-- TEXT PASSAGE start --
Turk polls: Bringing the periphery into the center
By Dimitris Maziotis and Ali Osman Egilmez

It has always been the dream of right-wing parties in Turkey to achieve the success and be the inheritor of Turkish Statesman and Prime Minister (1950–1960) Adnan Menderes, who founded the first legal opposition party ― the Democratic Party (DP) ― in 1946 after the Republican People’s Party (CHP)’s single-party period and made the DP in the 1950 elections the first party with an absolute victory over the CHP while gaining 53.3 percent of the vote. On May 2, 1954, the DP increased its support, getting 57.6 percent of the vote. Since then no Turkish party had achieved an increase of their votes after entering the elections as the ruling party until July 22, 2007, when the Justice and Development Party (AKP) did just that.
-- TEXT PASSAGE end --
-- COLLECTED MATERIAL start --
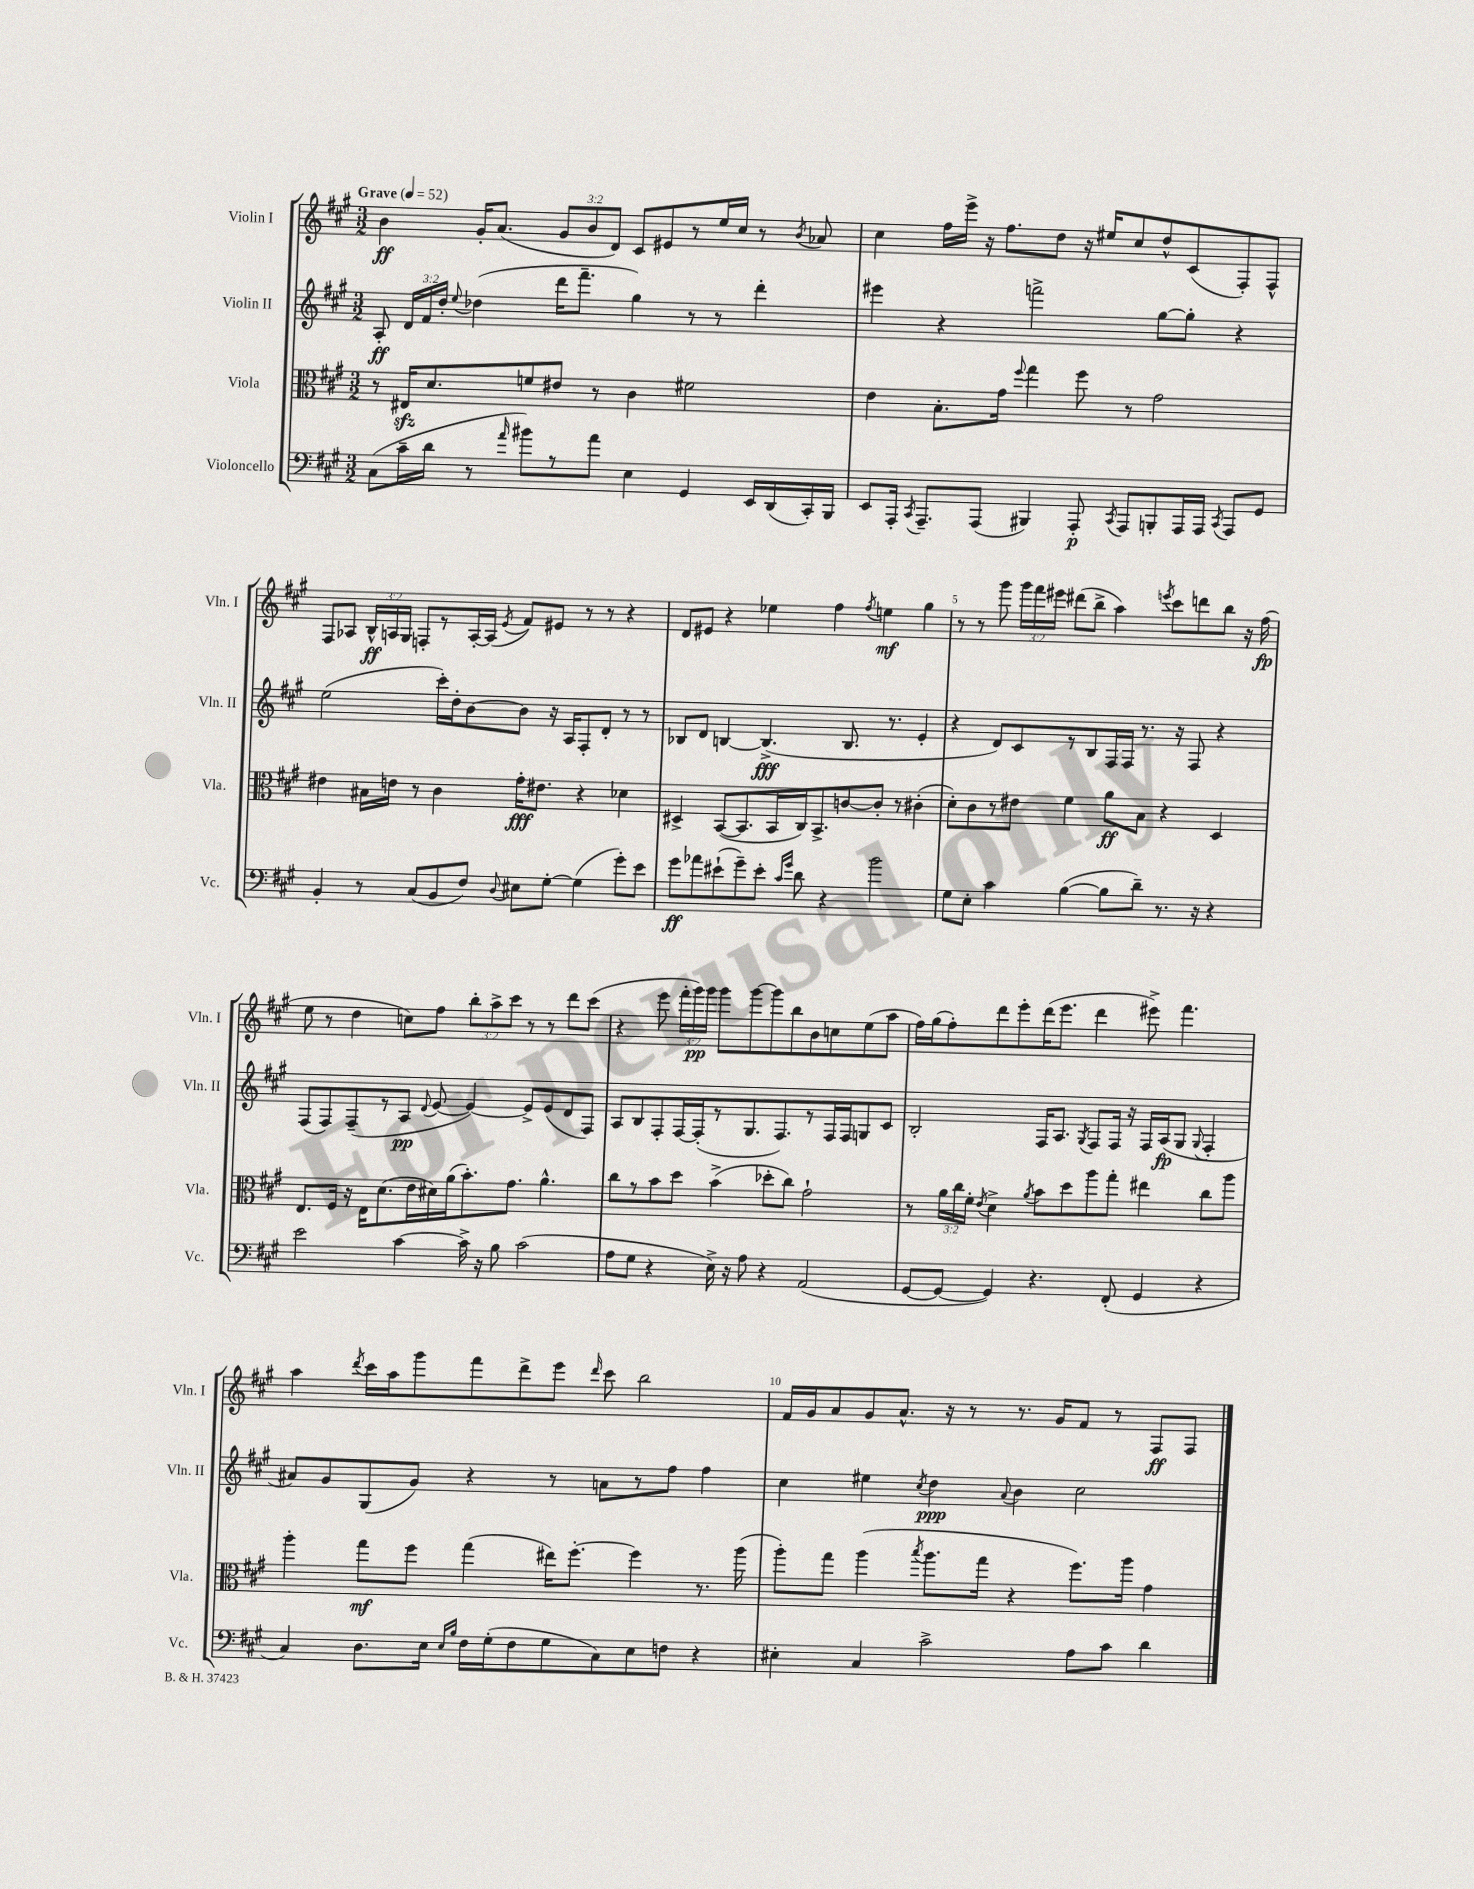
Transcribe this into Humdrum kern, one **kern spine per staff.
-- COLLECTED MATERIAL end --
■ **DIRECTION 1**
In the Turk polls article, what share of the vote did the Democratic Party receive on May 2, 1954?
■ **DIRECTION 2**
Name every Turkish political party mentioned in the Turk polls article.
The listing is irrelevant to this work.

■ **COMPLETE ANSWER 1**
57.6 percent

■ **COMPLETE ANSWER 2**
Democratic Party (DP), Republican People's Party (CHP), Justice and Development Party (AKP)